Пересказывать или разбирать все пространные и краткие произведения Фаины Гримберг, вместившиеся в ее “Хрестоматию”, — значит, лишать читателя завидной возможности самому вникнуть в них. Отмечу лишь, что в книгу, в общем-то настроенную на лиро-эпический лад, вклинены два сугубо лирических стихотворения, не наделенных отступлениями и отлетами в века и в пласты культуры. Это “Как хорошо, что не сожгли...” и “По лестнице вверх...”. Первое — плач по умершему близкому человеку, плач почти истошный, горестный, пронзительный — но и философский, какой-то соединенный с подземной жизнью природы, чем-то от Заболоцкого идущий, от его жука с фонариком... Второе — облик матери, замученной, задавленной коммунальными подробностями неряшливой общей квартиры, на мрачном фоне которой — один свет, одна отрада, один здоровый и чистый запах — ее ребенок. Это, быть может, уже и некрасовское начало? Но лирика эта становится частным случаем проходящего сквозь сердце поэта потока времен и потока сознания, нагромождения событий, явлений и — предметов.
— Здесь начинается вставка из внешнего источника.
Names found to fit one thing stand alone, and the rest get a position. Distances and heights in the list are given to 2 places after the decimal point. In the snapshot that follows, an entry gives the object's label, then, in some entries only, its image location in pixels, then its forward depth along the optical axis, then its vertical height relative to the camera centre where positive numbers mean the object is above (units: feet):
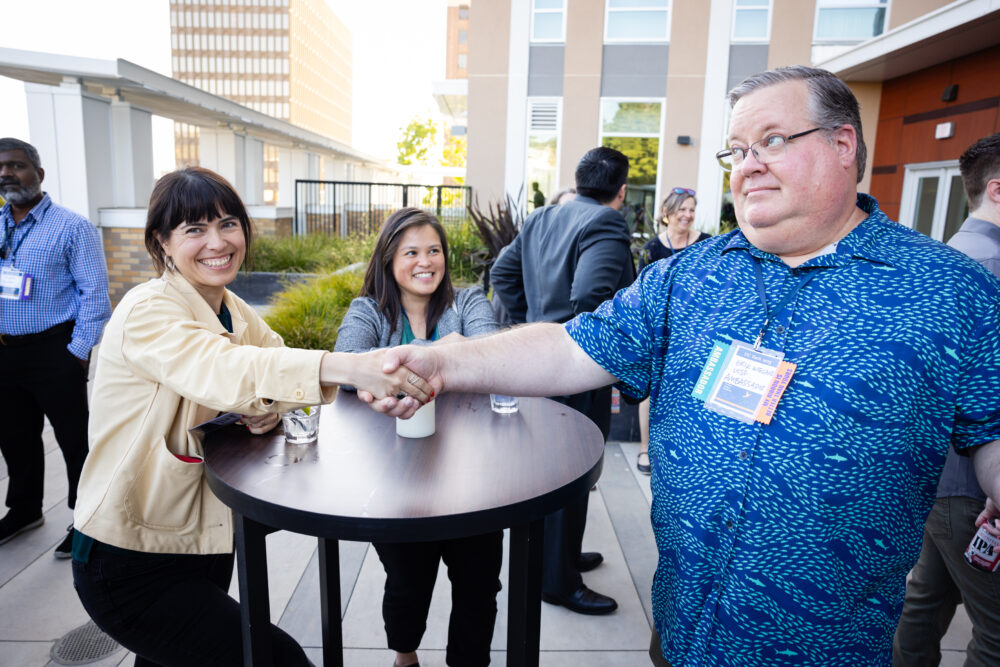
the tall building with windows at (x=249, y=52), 325.62 +78.14
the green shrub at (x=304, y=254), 30.76 -2.72
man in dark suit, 9.14 -0.91
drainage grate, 7.75 -5.75
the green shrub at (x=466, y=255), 24.85 -1.90
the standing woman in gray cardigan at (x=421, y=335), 6.73 -1.65
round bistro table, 4.09 -2.05
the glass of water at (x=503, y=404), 6.47 -2.02
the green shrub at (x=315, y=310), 17.08 -3.23
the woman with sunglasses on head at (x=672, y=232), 14.88 -0.40
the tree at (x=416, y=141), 117.39 +12.16
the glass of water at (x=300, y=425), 5.45 -1.95
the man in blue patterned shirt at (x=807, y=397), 3.72 -1.08
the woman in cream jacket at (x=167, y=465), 4.79 -2.12
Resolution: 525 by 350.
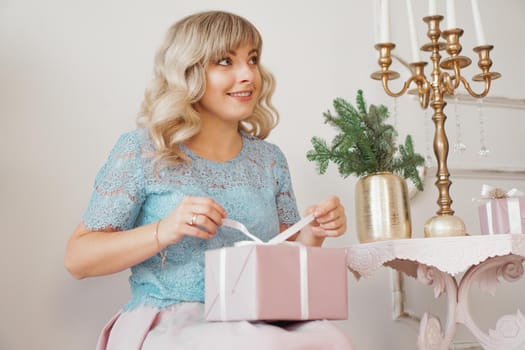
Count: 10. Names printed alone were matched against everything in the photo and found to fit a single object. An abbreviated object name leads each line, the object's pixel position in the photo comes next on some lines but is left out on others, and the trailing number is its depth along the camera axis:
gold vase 1.55
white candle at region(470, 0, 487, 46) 1.63
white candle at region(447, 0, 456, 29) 1.60
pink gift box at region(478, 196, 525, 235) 1.55
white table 1.34
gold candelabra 1.60
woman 1.21
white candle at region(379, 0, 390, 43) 1.60
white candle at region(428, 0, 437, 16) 1.64
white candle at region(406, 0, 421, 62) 1.69
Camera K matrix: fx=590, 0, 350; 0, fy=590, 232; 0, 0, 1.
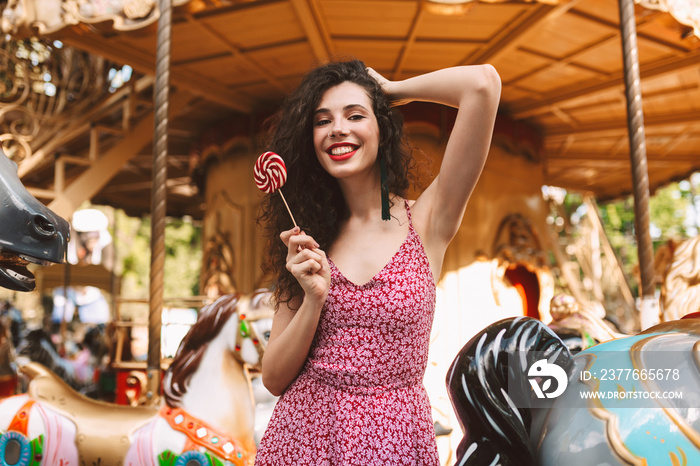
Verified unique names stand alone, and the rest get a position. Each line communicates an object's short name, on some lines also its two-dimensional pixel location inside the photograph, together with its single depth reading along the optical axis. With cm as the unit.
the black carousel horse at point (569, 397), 129
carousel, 142
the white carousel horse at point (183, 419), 325
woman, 139
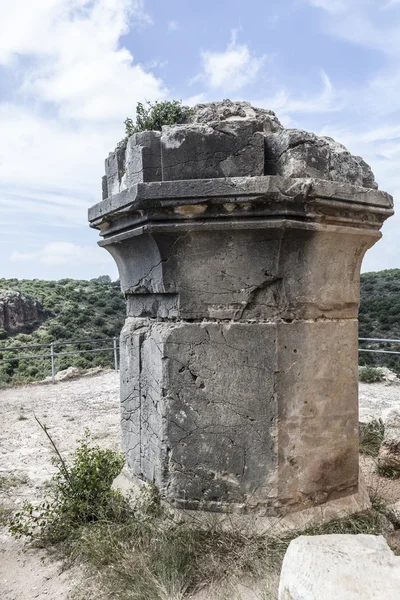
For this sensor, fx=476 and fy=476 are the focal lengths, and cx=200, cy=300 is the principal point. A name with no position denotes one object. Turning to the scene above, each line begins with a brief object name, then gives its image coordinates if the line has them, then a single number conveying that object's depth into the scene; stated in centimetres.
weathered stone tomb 257
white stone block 156
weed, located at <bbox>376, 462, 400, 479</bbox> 382
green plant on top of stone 303
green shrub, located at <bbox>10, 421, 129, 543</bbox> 284
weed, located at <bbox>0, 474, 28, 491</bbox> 404
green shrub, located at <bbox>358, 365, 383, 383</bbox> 922
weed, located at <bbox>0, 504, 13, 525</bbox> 325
Последнее явственнее всего ощущается в стихотворении “Хроника”. Оно построено как перечень предметов, примет, жестов, душевных движений. Но из перечня возникает картина времени — начало ХХ века — и портрет человека этого времени со всем комплексом его чувств и представлений.
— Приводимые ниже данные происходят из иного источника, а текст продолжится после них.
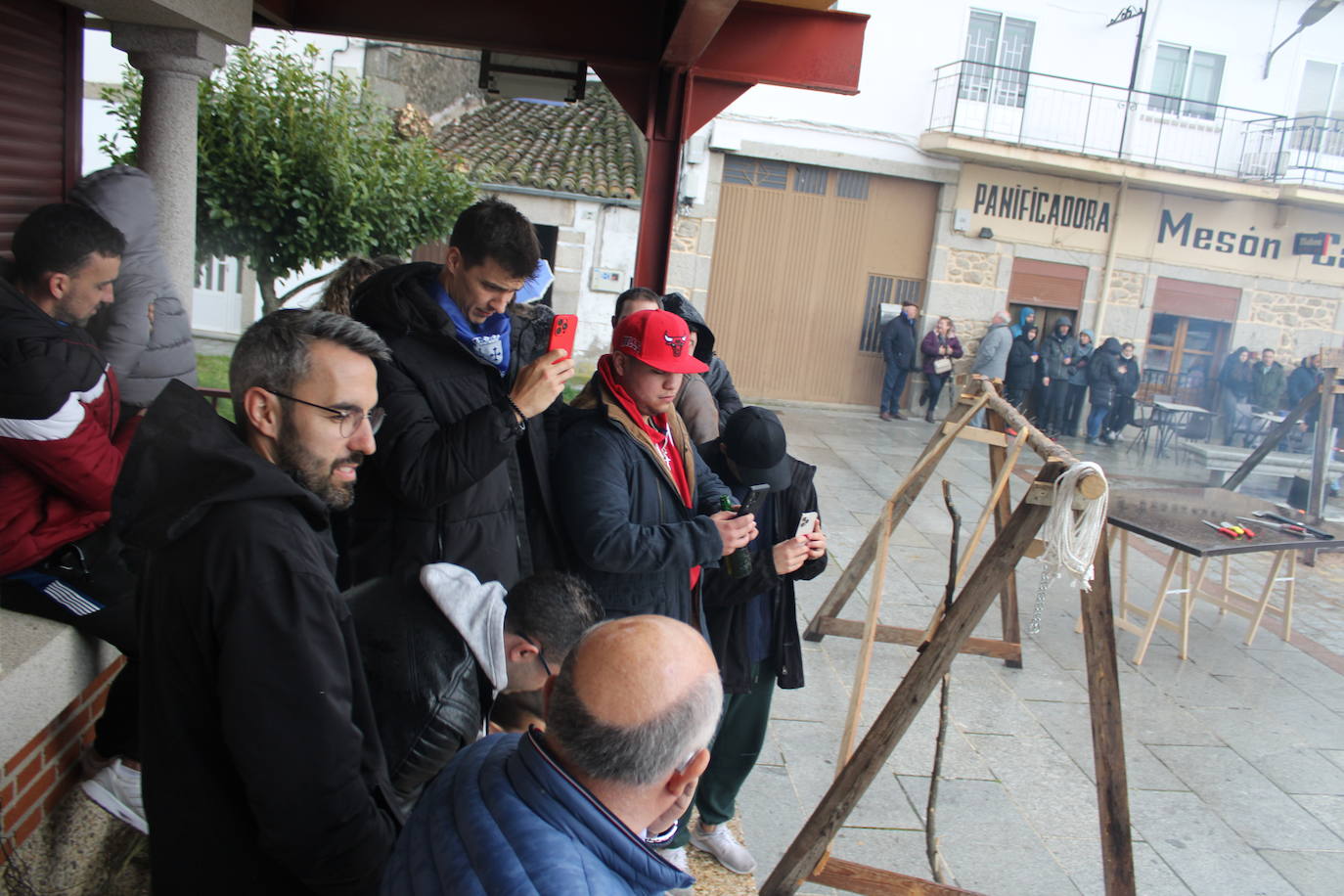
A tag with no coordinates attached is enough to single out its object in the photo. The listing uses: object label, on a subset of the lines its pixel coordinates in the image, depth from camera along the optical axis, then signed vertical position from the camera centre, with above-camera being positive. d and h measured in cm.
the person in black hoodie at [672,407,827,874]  316 -101
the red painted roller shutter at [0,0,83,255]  380 +46
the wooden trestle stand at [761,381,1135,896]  290 -116
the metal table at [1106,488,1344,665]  556 -100
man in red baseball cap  270 -56
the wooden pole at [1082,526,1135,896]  295 -120
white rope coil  277 -52
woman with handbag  1493 -40
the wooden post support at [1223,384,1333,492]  834 -62
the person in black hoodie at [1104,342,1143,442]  1511 -58
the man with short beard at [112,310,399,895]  158 -68
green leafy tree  639 +52
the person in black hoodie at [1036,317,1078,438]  1507 -46
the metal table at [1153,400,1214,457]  1459 -96
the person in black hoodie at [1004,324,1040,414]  1480 -43
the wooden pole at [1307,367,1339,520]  830 -65
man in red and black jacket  242 -61
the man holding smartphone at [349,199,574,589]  257 -41
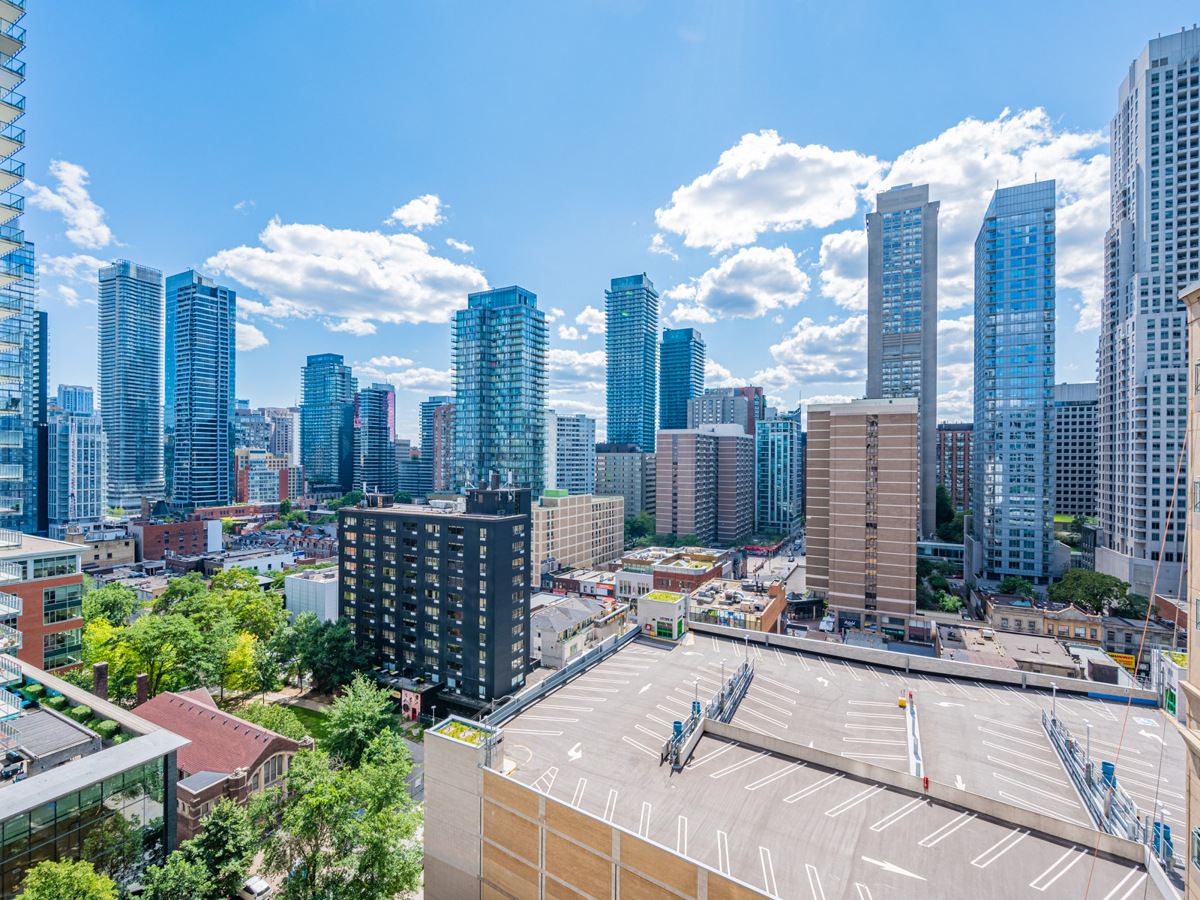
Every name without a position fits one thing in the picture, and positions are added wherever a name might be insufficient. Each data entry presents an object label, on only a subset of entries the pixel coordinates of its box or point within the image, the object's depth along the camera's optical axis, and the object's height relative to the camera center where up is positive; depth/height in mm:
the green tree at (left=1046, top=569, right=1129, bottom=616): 71456 -18927
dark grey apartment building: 54406 -15438
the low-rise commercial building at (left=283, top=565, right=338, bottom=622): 72438 -20467
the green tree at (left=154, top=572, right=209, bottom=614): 74438 -20800
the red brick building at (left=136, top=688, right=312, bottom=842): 33812 -21801
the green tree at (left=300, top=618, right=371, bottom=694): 57312 -22650
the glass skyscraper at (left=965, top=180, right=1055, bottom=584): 98062 +12065
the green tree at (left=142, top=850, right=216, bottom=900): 24469 -20381
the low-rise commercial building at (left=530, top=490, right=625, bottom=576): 100831 -16639
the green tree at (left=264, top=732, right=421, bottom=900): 26688 -20128
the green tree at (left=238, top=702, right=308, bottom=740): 42312 -22063
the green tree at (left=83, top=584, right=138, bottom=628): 64250 -19865
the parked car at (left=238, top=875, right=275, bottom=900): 30734 -25998
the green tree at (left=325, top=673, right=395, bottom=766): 39812 -21112
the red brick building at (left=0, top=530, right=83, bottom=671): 41438 -12694
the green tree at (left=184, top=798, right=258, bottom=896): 27844 -21311
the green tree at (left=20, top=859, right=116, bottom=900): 20641 -17336
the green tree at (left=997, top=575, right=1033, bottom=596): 83312 -21257
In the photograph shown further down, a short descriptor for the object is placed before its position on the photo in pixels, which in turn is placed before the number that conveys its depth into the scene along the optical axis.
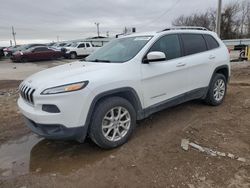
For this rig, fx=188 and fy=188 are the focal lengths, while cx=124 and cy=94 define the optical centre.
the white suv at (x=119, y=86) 2.49
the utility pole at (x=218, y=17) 14.47
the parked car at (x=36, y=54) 17.91
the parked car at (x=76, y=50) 19.72
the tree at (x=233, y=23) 33.63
А совсем по иным законам творится маленькая поэма “Чувствительный волгарь”. Перенятый у Пильняка термин “Русский Брюгге” развертывается во впечатляющую панораму русской провинции, взятой во временном и пространственном разрезе и перекличке истинного Брюгге с тем “русским”, в котором легко угадывается и прославленный, и забытый древний Углич. Когда лет семнадцать назад я впервые познакомился со стихами Фаины Гримберг, мне почудилось, что они в чем-то родственны манере Владимира Луговского: протяженность строки, вольный, слегка колыхающийся ритм, богатая эрудиция, обилие ассоциаций, привлекаемых из арсенала литературы и фольклора...

Но дело оказалось сложнее: да, ритмическая стихия стихов Фаины Гримберг трудно поддается измерению верификационными эталонами: она свободно переходит от верлибра к раешнику, от строго ритмизированной строки к произвольно колеблющейся долгой просодии, она вбирает в себя и заимствованные и цитируемые строки и словосочетания. В стихах Фаины Гримберг глаз эрудита увидит и вольное вплетение строк Шекспира и Пушкина, Хлебникова, Пастернака и Ахматовой... и многих других, иногда выступающих прямыми и откровенными цитатами, — как стихи Дмитрия Свана, Леси Украинки, как украинские, болгарские, сербские песни в “романе-эпопее” “По направлению к Свану”. Фаина Гримберг широко пользуется рефренными повторениями, подчас звучащими, как заклинания или как лейтмотив (“Андрей Иванович не возвращается домой” или “Андрюха воткнул нож”), и эмоциональными восклицаниями, вмещающими в себя невыговариваемую полноту лирического чувства... И творит из разнородных, казалось бы, элементов словесную — мозаику? лоскутное одеяло? коллаж? Бог его разберет, но эта совмещенная разнородность образует единство — единство сказки и бытовой картины, единство полета и статики...

Читая те или иные стихи Фаины Гримберг, понимаешь, что поэт она — дерзкий, не испытывающий пиетета ни к каким идолам, в том числе и литературным.